[Work task]: Print the records exactly and in full, please; the pictures stay out.

[Raw data]:
# # #

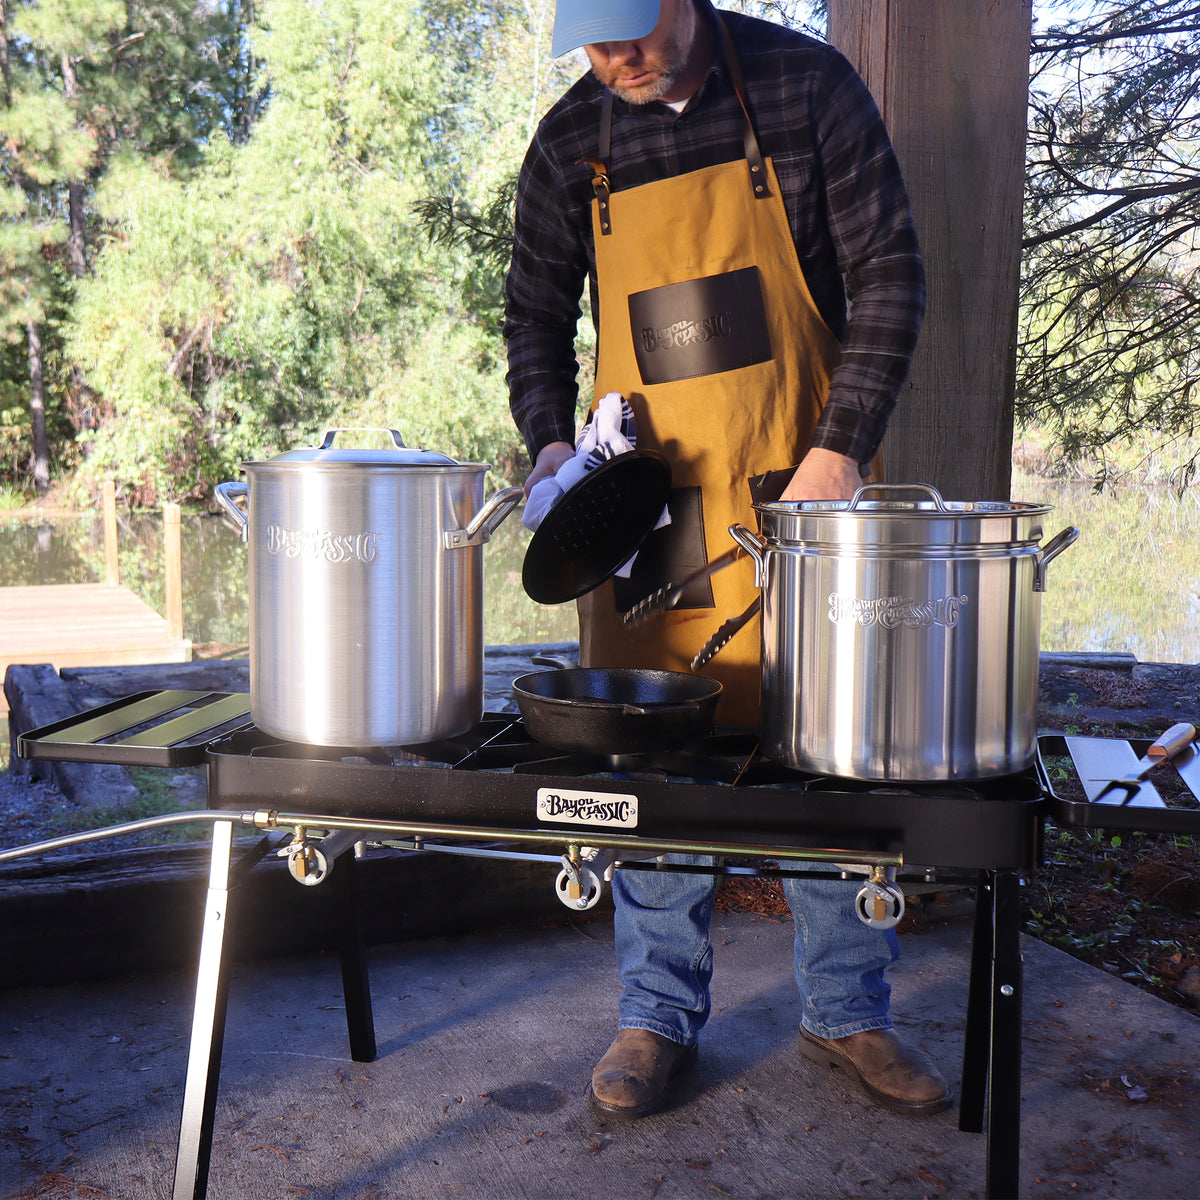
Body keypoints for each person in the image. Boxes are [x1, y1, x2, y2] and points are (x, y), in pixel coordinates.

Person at [504, 0, 951, 1120]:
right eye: (596, 43)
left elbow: (891, 271)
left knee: (833, 751)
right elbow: (533, 310)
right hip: (648, 510)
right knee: (651, 764)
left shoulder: (807, 90)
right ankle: (656, 1013)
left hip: (798, 491)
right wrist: (553, 443)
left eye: (637, 31)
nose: (621, 60)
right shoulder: (571, 139)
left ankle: (848, 1008)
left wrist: (840, 447)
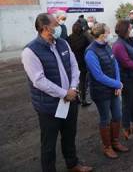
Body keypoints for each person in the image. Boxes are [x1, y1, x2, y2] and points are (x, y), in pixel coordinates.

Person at [21, 13, 92, 172]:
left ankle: (72, 164)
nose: (59, 26)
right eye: (56, 24)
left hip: (70, 99)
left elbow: (74, 66)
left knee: (69, 135)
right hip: (49, 106)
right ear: (45, 28)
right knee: (48, 144)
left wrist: (73, 89)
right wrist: (63, 93)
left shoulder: (63, 43)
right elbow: (39, 80)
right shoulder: (30, 51)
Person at [84, 23, 129, 159]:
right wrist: (117, 84)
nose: (111, 34)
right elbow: (98, 75)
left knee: (117, 115)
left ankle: (115, 142)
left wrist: (117, 84)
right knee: (106, 118)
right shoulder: (90, 52)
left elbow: (115, 64)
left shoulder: (106, 46)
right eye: (109, 32)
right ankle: (107, 147)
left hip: (113, 89)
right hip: (100, 92)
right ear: (102, 34)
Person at [67, 21, 92, 106]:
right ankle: (83, 99)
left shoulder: (69, 38)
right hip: (83, 63)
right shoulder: (84, 38)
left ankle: (76, 98)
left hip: (73, 62)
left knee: (74, 81)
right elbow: (89, 49)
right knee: (83, 82)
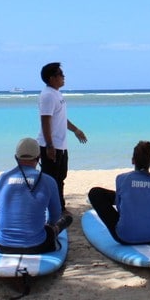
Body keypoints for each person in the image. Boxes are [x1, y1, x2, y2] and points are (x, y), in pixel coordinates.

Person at [0, 137, 73, 254]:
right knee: (65, 220)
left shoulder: (2, 178)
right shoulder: (48, 181)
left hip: (3, 246)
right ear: (39, 157)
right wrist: (49, 226)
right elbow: (55, 216)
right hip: (37, 246)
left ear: (16, 157)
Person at [88, 141, 150, 245]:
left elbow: (119, 207)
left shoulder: (122, 178)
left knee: (95, 193)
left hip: (124, 237)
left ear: (133, 160)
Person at [37, 62, 88, 211]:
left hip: (61, 145)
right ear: (52, 78)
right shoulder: (47, 96)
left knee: (60, 178)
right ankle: (53, 209)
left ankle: (59, 207)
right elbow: (45, 121)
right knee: (51, 180)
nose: (63, 76)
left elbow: (60, 118)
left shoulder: (56, 94)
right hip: (51, 145)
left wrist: (75, 130)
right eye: (60, 74)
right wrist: (49, 145)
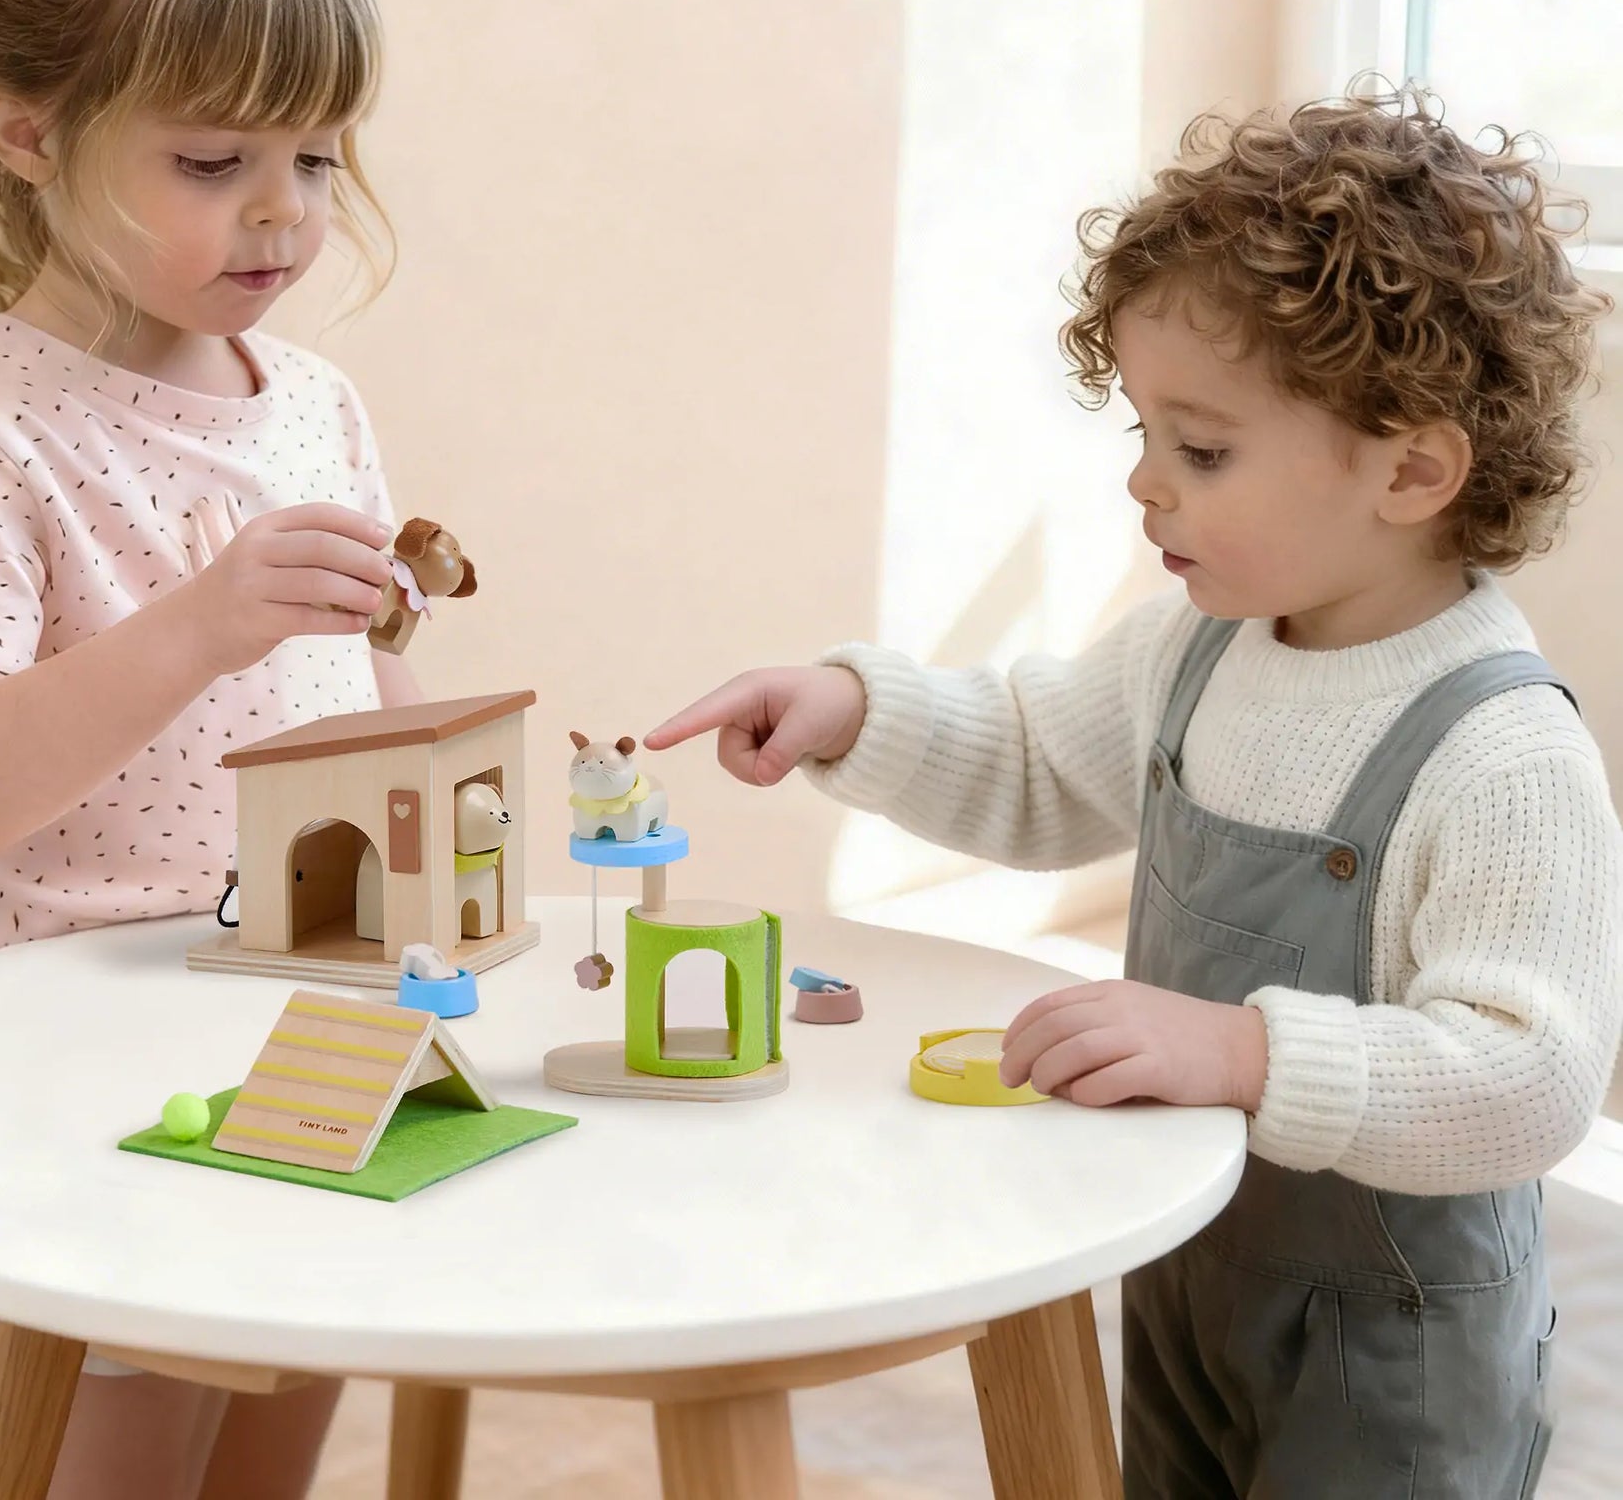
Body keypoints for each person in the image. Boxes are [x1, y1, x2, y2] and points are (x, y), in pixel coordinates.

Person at [647, 91, 1623, 1496]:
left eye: (1202, 450)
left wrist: (1242, 1057)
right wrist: (856, 712)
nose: (1143, 486)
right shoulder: (1203, 645)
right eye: (1148, 434)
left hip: (1390, 1353)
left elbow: (1530, 1080)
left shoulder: (1500, 756)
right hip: (1189, 1266)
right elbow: (1041, 762)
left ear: (1410, 468)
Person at [0, 0, 421, 1499]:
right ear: (29, 134)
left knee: (264, 1468)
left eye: (314, 157)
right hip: (61, 1088)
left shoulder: (313, 403)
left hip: (303, 1049)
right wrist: (202, 621)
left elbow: (374, 713)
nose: (284, 214)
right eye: (211, 161)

# # #

[Solution to the problem]:
Body keypoints for each person in the image. Boxes are [x1, y1, x2, y2] and points are (x, y), in pixel coordinates.

Person at [504, 0, 951, 1120]:
right eye: (596, 43)
left elbow: (891, 271)
left knee: (833, 751)
right elbow: (533, 310)
right hip: (648, 510)
right knee: (651, 764)
left shoulder: (807, 90)
right ankle: (656, 1013)
left hip: (798, 491)
right wrist: (553, 443)
left eye: (637, 31)
nose: (621, 60)
right shoulder: (571, 139)
left ankle: (848, 1008)
left wrist: (840, 447)
Body keypoints for each person in the image. Boxes are [x1, y1, x2, y2] and points are (x, y), in pixel coordinates.

Person at [21, 13, 92, 172]:
left ankle: (72, 164)
nose: (59, 26)
right eye: (56, 24)
left hip: (70, 99)
left elbow: (74, 66)
left knee: (69, 135)
right hip: (49, 106)
right ear: (45, 28)
right knee: (48, 144)
left wrist: (73, 89)
right wrist: (63, 93)
left shoulder: (63, 43)
right elbow: (39, 80)
right shoulder: (30, 51)
Person at [84, 23, 129, 159]:
right wrist: (117, 84)
nose: (111, 34)
right elbow: (98, 75)
left knee: (117, 115)
left ankle: (115, 142)
left wrist: (117, 84)
right knee: (106, 118)
right shoulder: (90, 52)
left elbow: (115, 64)
left shoulder: (106, 46)
right eye: (109, 32)
right ankle: (107, 147)
left hip: (113, 89)
right hip: (100, 92)
right ear: (102, 34)
Person at [67, 21, 92, 106]:
right ankle: (83, 99)
left shoulder: (69, 38)
right hip: (83, 63)
right shoulder: (84, 38)
left ankle: (76, 98)
left hip: (73, 62)
left knee: (74, 81)
right elbow: (89, 49)
right knee: (83, 82)
Body keypoints for each person in the image. Boxes are [x1, y1, x2, y2] and points are (x, y), in pixel coordinates.

Person at [0, 137, 73, 254]:
right knee: (65, 220)
left shoulder: (2, 178)
right shoulder: (48, 181)
left hip: (3, 246)
right ear: (39, 157)
right wrist: (49, 226)
right elbow: (55, 216)
right hip: (37, 246)
left ear: (16, 157)
Person at [88, 141, 150, 245]:
left elbow: (119, 207)
left shoulder: (122, 178)
left knee: (95, 193)
left hip: (124, 237)
left ear: (133, 160)
Person at [37, 62, 88, 211]:
left hip: (61, 145)
right ear: (52, 78)
right shoulder: (47, 96)
left knee: (60, 178)
right ankle: (53, 209)
left ankle: (59, 207)
right elbow: (45, 121)
right knee: (51, 180)
nose: (63, 76)
left elbow: (60, 118)
left shoulder: (56, 94)
right hip: (51, 145)
left wrist: (75, 130)
right eye: (60, 74)
right wrist: (49, 145)
Body keypoints for each person in the image. Boxes are [x1, y1, x2, y2] and points are (x, y), in pixel coordinates.

Person at [647, 91, 1623, 1496]:
left eye: (1202, 450)
left wrist: (1242, 1057)
right wrist: (856, 712)
nose: (1143, 486)
right shoulder: (1203, 645)
right eye: (1148, 434)
left hip: (1390, 1353)
left elbow: (1530, 1080)
left shoulder: (1500, 756)
right hip: (1189, 1266)
right elbow: (1041, 762)
left ear: (1410, 468)
Person at [0, 0, 421, 1499]:
right ear: (29, 134)
left knee: (264, 1468)
left eye: (314, 157)
right hip: (61, 1088)
left shoulder: (313, 403)
left hip: (303, 1049)
right wrist: (202, 621)
left elbow: (374, 713)
nose: (284, 214)
right eye: (211, 161)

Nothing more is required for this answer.